* _REQUIRED TASKS_
• 1. In the N-Gage forum thread, why does Friend of Sonic want a 2GB card?
• 2. Carry on the N-Gage forum thread from its last post.
** Opening PASSAGE TO READ block **
# N-Gage Soft Mod?



## Friend of Sonic (Apr 11, 2014)

Hey everyone,

I found an archive of every N-Gage game there was, and I was thinking of loading up my N-Gage QD. I tried searching on Google, but I could not find very much discussion on enabling playing these games. Is a soft mod required or could I just pop the MMC in? I read the N-Gage reads a max of 1GB-- is that true?

Thanks in advance

EDIT: Now I'm reading multiple people using 2 and 4GB cards, so now I don't know. They also advise overclocking it to combat slow speeds


----------



## Foxi4 (Apr 11, 2014)

You can just pop them onto an MMC card, they'll work just fine. I'm also reading about _"experiments"_ with 2-4GB cards, but I don't see a reason why you'd want this much space on the system. It's hardly a viable MP3 or media player in this day and age, so you'll practically only use it for games and applications which are relatively small. Not only that, the N-Gage appears to have some issues with indexing when the card has a large number of files.

As for overclocking, I've never done it myself back in the day, but from what I've seen it does improve performance, so it's worth considering if used in moderation.


----------



## Friend of Sonic (Apr 11, 2014)

Further reading indicates OCing isn't possible on the QD. XD

That's good to know it's that easy to put them on there. I read that there's an alternative file explorer that is better than stock, so I'll look for that. As for why I'd want 2GB, the complete library of N-Gage games is just slightly over 1GB in size (although there's some obvious stuff I could cut out that is just garbage) and, also, I might mess around with some of the Symbian games.

My only gripe-- MMC cards are incredibly expensive. 2GB for almost 30 bucks... yeesh. Makes me want to try the Chinese cards, but that'd probably be a foolish idea.


----------



## Foxi4 (Apr 11, 2014)

It's pretty obvious why they're pricy - it's deprecated hardware. If someone wants a high-capacity MMC card, it means that someone _really_ needs it, so you might as well gip him.  2GB should work perfectly fine, it's well-within the limits of FAT16, I believe that's the file system used by the N-Gage.


----------



## Friend of Sonic (Apr 11, 2014)

Awesome. I'm seeing a lot of posts too where people reporting that 2GB work fine-- music player doesn't support it, but not looking to mess around with that. Thanks Foxi4.


----------



## ov3rkill (Apr 11, 2014)

Try checking out BLZPDA or Blizzard Ngage Installer. I'm not sure if it'll be compatible or what. Quick google will result in those things.
** Closing PASSAGE TO READ block **
** Opening DATA LISTING block **
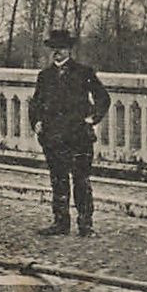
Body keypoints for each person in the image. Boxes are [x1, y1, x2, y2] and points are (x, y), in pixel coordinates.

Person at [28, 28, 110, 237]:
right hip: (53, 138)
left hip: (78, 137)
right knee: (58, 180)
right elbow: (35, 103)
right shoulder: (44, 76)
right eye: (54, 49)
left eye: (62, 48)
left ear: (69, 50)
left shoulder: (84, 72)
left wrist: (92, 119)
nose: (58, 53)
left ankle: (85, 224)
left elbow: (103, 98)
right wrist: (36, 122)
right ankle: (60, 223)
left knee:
** Closing DATA LISTING block **
* _RESULTS OF THE TASKS_
• 1. The complete library of N-Gage games is slightly over 1GB, though some of it could be cut. Friend of Sonic might also try some of the Symbian games.

• 2.
----------



## Friend of Sonic (Apr 20, 2014)

Well, I think there might be a little more than just copying the files over. I did so, and followed the instructions for copying the "apps" and "libs" folder from the game folder into my system folder on the MMC card, and it makes an icon appear in my app list. Playing it makes an error appear though, "Please insert Game MMC" Any ideas?


----------



## Jayro (Apr 20, 2014)

Since SD cards are basically MMC cards with a read/write switch, can't you just use a cheap $4 2GB SD?


----------



## Friend of Sonic (Apr 20, 2014)

JayRo said:


> Since SD cards are basically MMC cards with a read/write switch, can't you just use a cheap $4 2GB SD?


 
No, the pinouts are different from MMC I think, unless someone wants to correct me.


----------



## Deleted-236924 (Apr 21, 2014)

MMCs can be used in a standard SD card reader, but the opposite cannot be done.


----------



## Friend of Sonic (Apr 24, 2014)

Yep yep!

(Sorry for the cheesy bump but I'm really at a loss on how to get this to work properly)


----------



## Count Duckula (Apr 24, 2014)

I have an old original ngage around somewhere, havnt touched it in years. From memory it's not anything you need to mod in the OS but how the games are patched.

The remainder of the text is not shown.